TEXT UNDER STUDY:
Re: [DISCUSS] FLIP-141: Intra-Slot Managed Memory Sharing

2020-09-02 Thread Xintong Song
Thanks for the input, Yu.

I believe the current proposal should work with RocksDB, or any other state
backend, using memory at either the slot or the scope. With the proposed
approach, all we need is an indicator (e.g., a configuration option)
telling us which scope should we calculate the fractions for.

Thank you~

Xintong Song



On Wed, Sep 2, 2020 at 4:53 PM Yu Li  wrote:

> Thanks for compiling the FLIP Xintong, and +1 for the updated doc.
>
> Just one supplement for the RocksDB state backend part:
>
> It's true that currently we're using managed memory at the slot scope.
> However, IMHO, we may support setting weights for different stateful
> operators (for advanced usage) in future. For example, users may choose to
> set higher weights for join operator over aggregation operator, to give
> more memory to those with bigger states. In this case, we may also use
> managed memory at the operator scope for state backends. And if I
> understand correctly, the current design could cover this case well.
>
> Best Regards,
> Yu
>
>
> On Wed, 2 Sep 2020 at 15:39, Xintong Song  wrote:
>
> > Thanks all for the feedback and discussion.
> >
> > I have updated the FLIP, with the following changes.
> >
> >- Choose the main proposal over the alternative approach
> >- Combine weights of RocksDB and batch operators
> >- Expose weights through configuration options, rather than via
> >ExecutionConfig.
> >- Add implementation plan.
> >
> > Please help take another look.
> >
> > Thank you~
> >
> > Xintong Song
> >
> >
> >
> > On Wed, Sep 2, 2020 at 2:41 PM Xintong Song 
> wrote:
> >
> > > Thanks for the inputs, Aljoscha & Till.
> > >
> > >
> > > # Weight Configuration
> > >
> > >
> > > I think exposing the knobs incrementally is a good idea. However, I'm
> not
> > > sure about non-configurable as the first step.

INFORMATION PROVIDED:

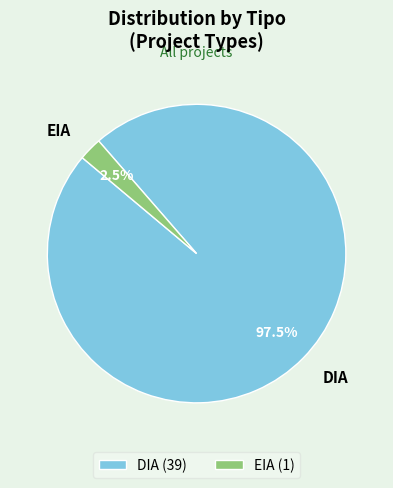

Combined, what portion of the pie is DIA and EIA?

100.0%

TASK INSTRUCTIONS:
**A)** According to the FLIP-141 discussion thread, how did the updated FLIP choose to expose the weights?
**B)** Continue the FLIP-141 discussion thread from its final sentence.

EXERCISE RESPONSES:
**A)** Through configuration options, rather than via ExecutionConfig.

**B)**
> > >
> > >
> > > Currently, users can tune memory for rocksdb
> > > ('taskmanager.memory.managed.size') and python
> > > ('python.fn-execution.[framework|buffer].memory.size') separately,
> which
> > > practically means any combination of rocksdb and python memory sizes.
> If
> > we
> > > switch to non-configurable weights, that will be a regression compared
> to
> > > 1.11.
> > >
> > >
> > > Therefore, I think exposing via configuration options might be a good
> > > first step. And we can discuss exposing via ExecutionConfig if later we
> > see
> > > that requirement.
> > >
> > >
> > > # Naming of Weights
> > >
> > >
> > > I'm neutral for "Flink/Internal memory".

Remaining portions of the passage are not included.